Dilly-dallying endangering SA's renewable programme

Johannesburg - South Africa’s successful renewable energy programme is in peril, the renewable industry warned on Tuesday.

This comes after an inter-governmental task team placed the programme in limbo, telling Parliament it would be difficult to sign any new contracts before next year.

Industry body the South African Renewable Energy Council (Sarec) said it is deeply disappointed that the Department of Energy and Eskom failed to provide any certainty for investors during the parliamentary update.

Sarec chair Brenda Martin said the renewable industry had hoped to resolve the impasse. “Instead, the team proposed further delays to the end of August if not to February 2018.”

These delays will have direct negative consequences for South Africa’s renewables industry, she added. “Investors are watching this space with deep concern.”

The inter-governmental task team led by Deputy Energy Minister Thembisile Majola briefed Parliament on Eskom’s failure to sign power purchase agreements with independent power producers (IPPs).

The team, made out of the Departments of Energy, Public Enterprises, Planning and Evaluation as well as National Treasury and Nersa, said that current "hardships", including oversupply, have made it difficult for the utility to sign the power purchase agreements.

Eskom needs to sign the power purchase agreements with the producers in order for them to start construction of their projects. The state utility has signed agreements with bid window one to three in the programme, but now has to sign off on bids four and 4.5. Also 4.5 still needs to be contracted.

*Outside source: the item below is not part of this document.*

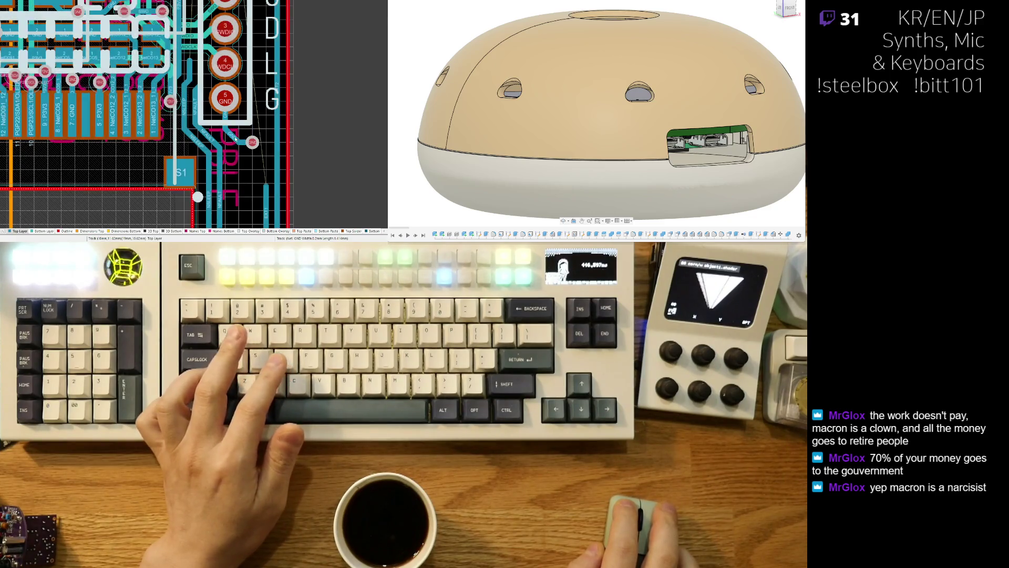
pyautogui.rightClick(247, 141)
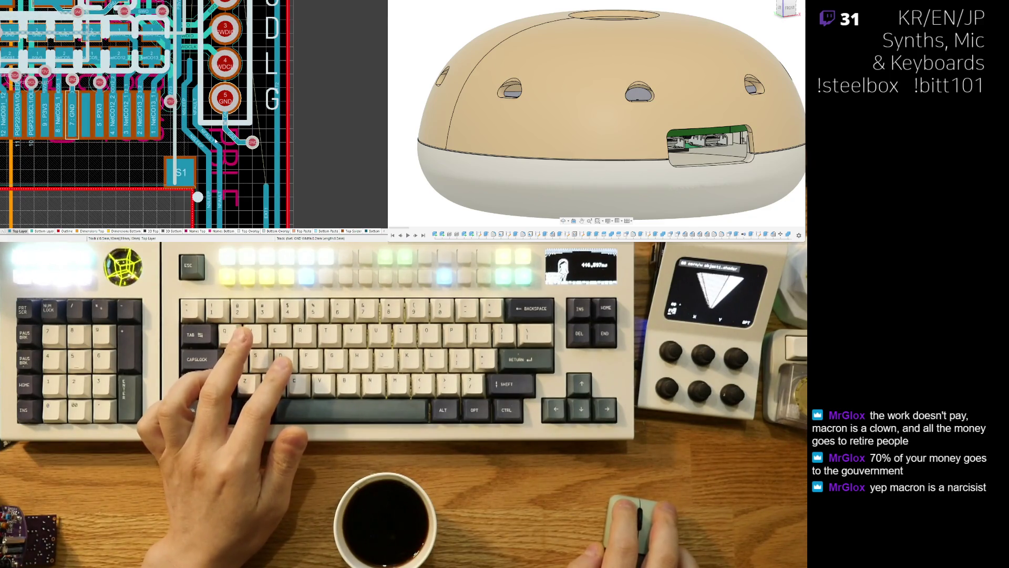
pyautogui.press('ctrl+w')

"It's about signing the last two in the last two windows," Public Enterprises Minister Lynne Brown said.

But Eskom claims signing the new deals would create more economic hardship, saying current tariffs already signed, were putting strain on its finances.

Eskom had drawn up a timeline till February 2018, listing six steps it will have to complete before signing on the dotted line for the last two bid windows. First it will consult Nersa regarding its current financial standing and will also lobby National Treasury for "soft support" until the 2018 tariff adjustment.

Eskom also told Parliament that it hoped to review the pace and scale of the IPP rollout under current circumstances up to 2021, while trying to up the participation of black industrialists in the programme.

Department of Energy acting director general Tseliso Maqubela told Parliament there is a surplus of power available. "So we can't proceed (with) business as usual. We'll have to change pace going forward, so we can really respond to current realities."

Deputy director general Ompi Aphane said that at the time of the drafting of the plan in the late 2000s, Eskom had not anticipated that there would be an energy surplus in 2017.

But the DA's Gordon Mackay said Eskom's "sob story"  didn't add up, blaming years of mismanagement at Eskom for the current crisis.

Martin said while Eskom dallies a growing number of companies, employees, graduates and communities, are suffering the consequences of R58bn stalled investment. Before the renewables programme ground to a halt in 2015 it had attracted enviable foreign direct investments.

Tariffs had tumbled to the point where renewable energy has become the cheapest option for new generation capacity available to the country, Martin said.

“The industry had already attracted a substantial eco-system of service industries and was beginning to leverage investment in heavy up-stream fabrication industries,” she said.

“Eskom’s apparent objections to signing agreements with preferred renewable bidders ignore these broad benefits and instead focus the utility’s selfish interests.”

Martin said it is clearly not feasible to shift the goalposts for bidding consortia that have already been awarded permits on the basis of the current bid rules.

To save the programme the government should account for the commitments made in Parliament on Tuesday, said Martin.

Final recommendations have to be delivered to ministers by the end of June, and for all outstanding ‘interventions’ to be dealt with by August 2017.